Pandurang Gharat, Mangesh Vasudev Patil, Chandrakant Damodar Thakur, Waman Lakshman Gharat and Ankush Yashwant Mhatrehave been charged with ``causing damage and hurting the feelings of the Buddhist community''. The traders have been released on bail.
``On our way out of the caves, we saw about 20 statues of the Buddha in this particular pose being sold up in about six stalls and shops,'' said Thero. Two or three of them had been sold that day itself. ``We were extremely shocked. I have preached the dhamma for over 20 years now and I have never known the Buddha in this form,'' Thero told Express Newsline. ``When I quizzed the stall owners about the particular pose the Buddha was in, he told me it was a `Shakti Buddha'.''
Yet, Thero, himself a post-graduate in Pali, checked with docorates and professors in the language and in Buddhism from the Dr Babasaheb Ambedkar Marathwada Vidyapeeth at Aurangabad as well as with religious leaders at the Bodhgaya in Bihar to find out if Buddha has been recorded anywhere in connection with a sexual act. ``Dr A Ramteke, professor Bhausaheb Kurale and Dr B Ganveer of theuniversity told me that the Buddha is not known to have indulged in anything of the sort. Buddhist religious texts and literature have no record of anything more than a lunch he is said to have had with the courtesan Amrapali and an upasika named Vishakha,'' said Thero.

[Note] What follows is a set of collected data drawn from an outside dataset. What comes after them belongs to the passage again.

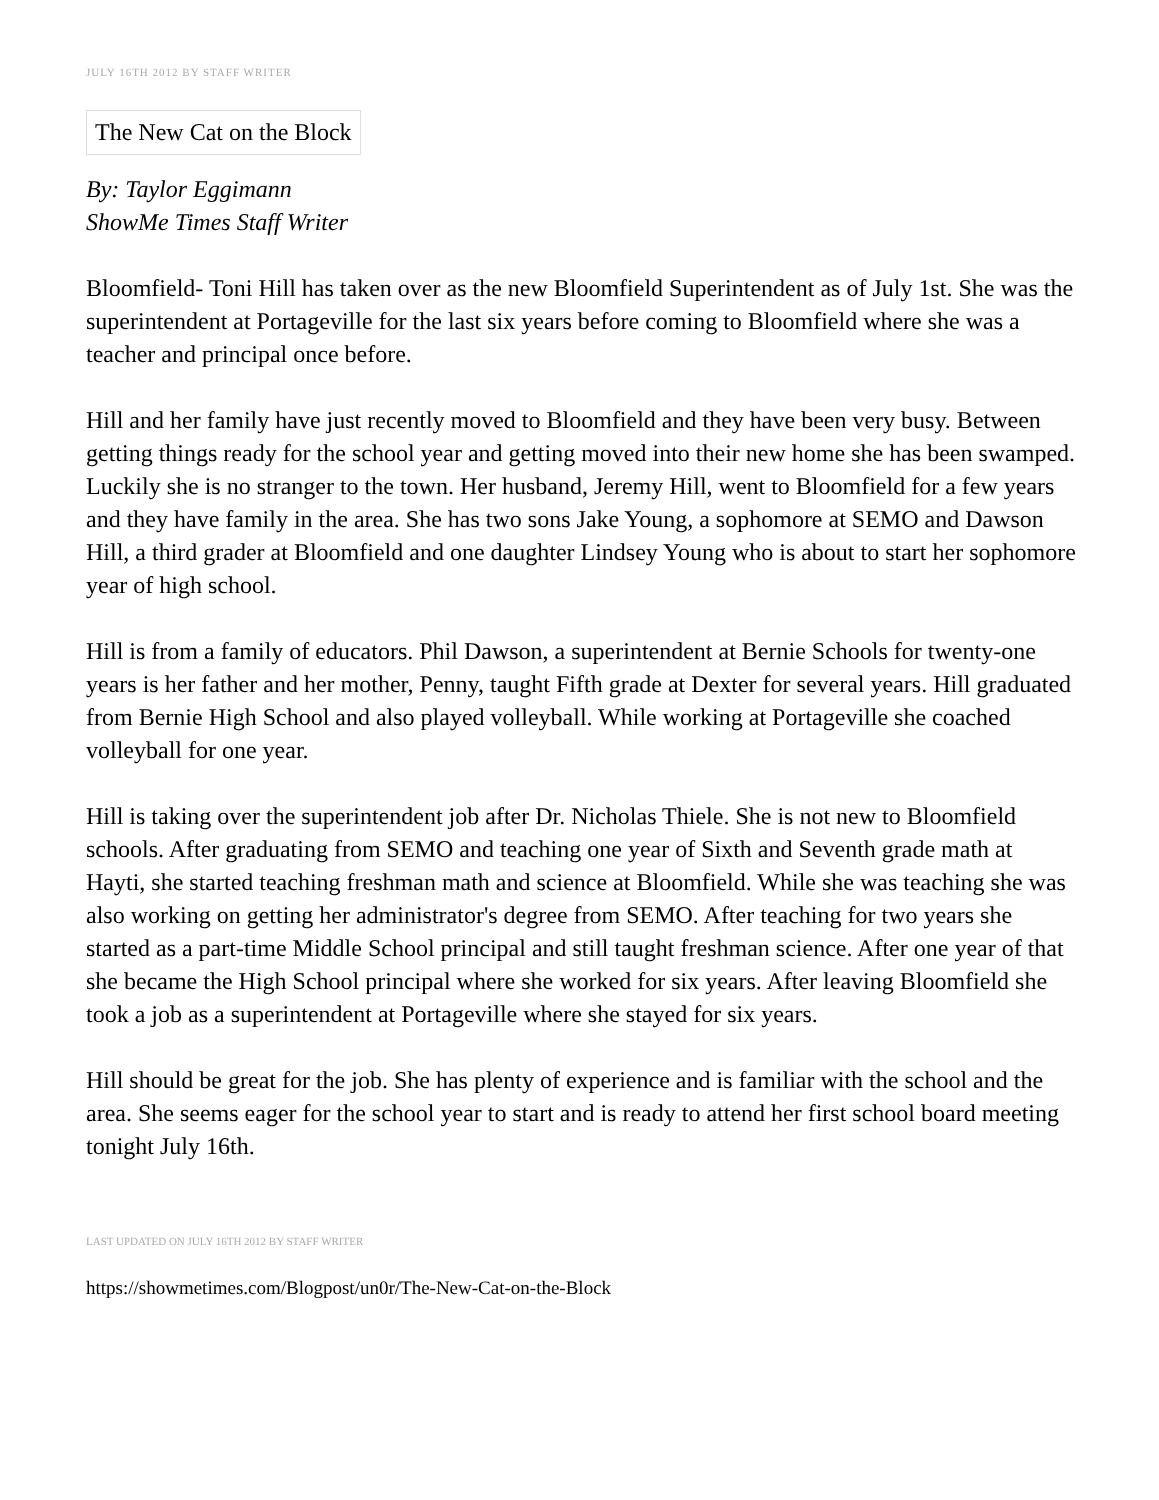JULY 16TH 2012 BY STAFF WRITER
The New Cat on the Block
By: Taylor Eggimann
ShowMe Times Staff Writer
Bloomfield- Toni Hill has taken over as the new Bloomfield Superintendent as of July 1st. She was the superintendent at Portageville for the last six years before coming to Bloomfield where she was a teacher and principal once before.
Hill and her family have just recently moved to Bloomfield and they have been very busy. Between getting things ready for the school year and getting moved into their new home she has been swamped. Luckily she is no stranger to the town. Her husband, Jeremy Hill, went to Bloomfield for a few years and they have family in the area. She has two sons Jake Young, a sophomore at SEMO and Dawson Hill, a third grader at Bloomfield and one daughter Lindsey Young who is about to start her sophomore year of high school.
Hill is from a family of educators. Phil Dawson, a superintendent at Bernie Schools for twenty-one years is her father and her mother, Penny, taught Fifth grade at Dexter for several years. Hill graduated from Bernie High School and also played volleyball. While working at Portageville she coached volleyball for one year.
Hill is taking over the superintendent job after Dr. Nicholas Thiele. She is not new to Bloomfield schools. After graduating from SEMO and teaching one year of Sixth and Seventh grade math at Hayti, she started teaching freshman math and science at Bloomfield. While she was teaching she was also working on getting her administrator's degree from SEMO. After teaching for two years she started as a part-time Middle School principal and still taught freshman science. After one year of that she became the High School principal where she worked for six years. After leaving Bloomfield she took a job as a superintendent at Portageville where she stayed for six years.
Hill should be great for the job. She has plenty of experience and is familiar with the school and the area. She seems eager for the school year to start and is ready to attend her first school board meeting tonight July 16th.
LAST UPDATED ON JULY 16TH 2012 BY STAFF WRITER
https://showmetimes.com/Blogpost/un0r/The-New-Cat-on-the-Block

Thero alleged that a factory unit in Gharapuri itself was manufacturing the statues. However, the accused claimed that they were supplied the statues by a trader, whose name they said they don't know, from a factory in Uttar Pradesh.
Thero theorises that the sale of the statues is ``a conscious attempt to fit Buddha into the fold of the 33 crore Hindu Gods''. A delegation of about ten bhikkhus led by Thero has requested the Mumbai police to impose a ban on the factory.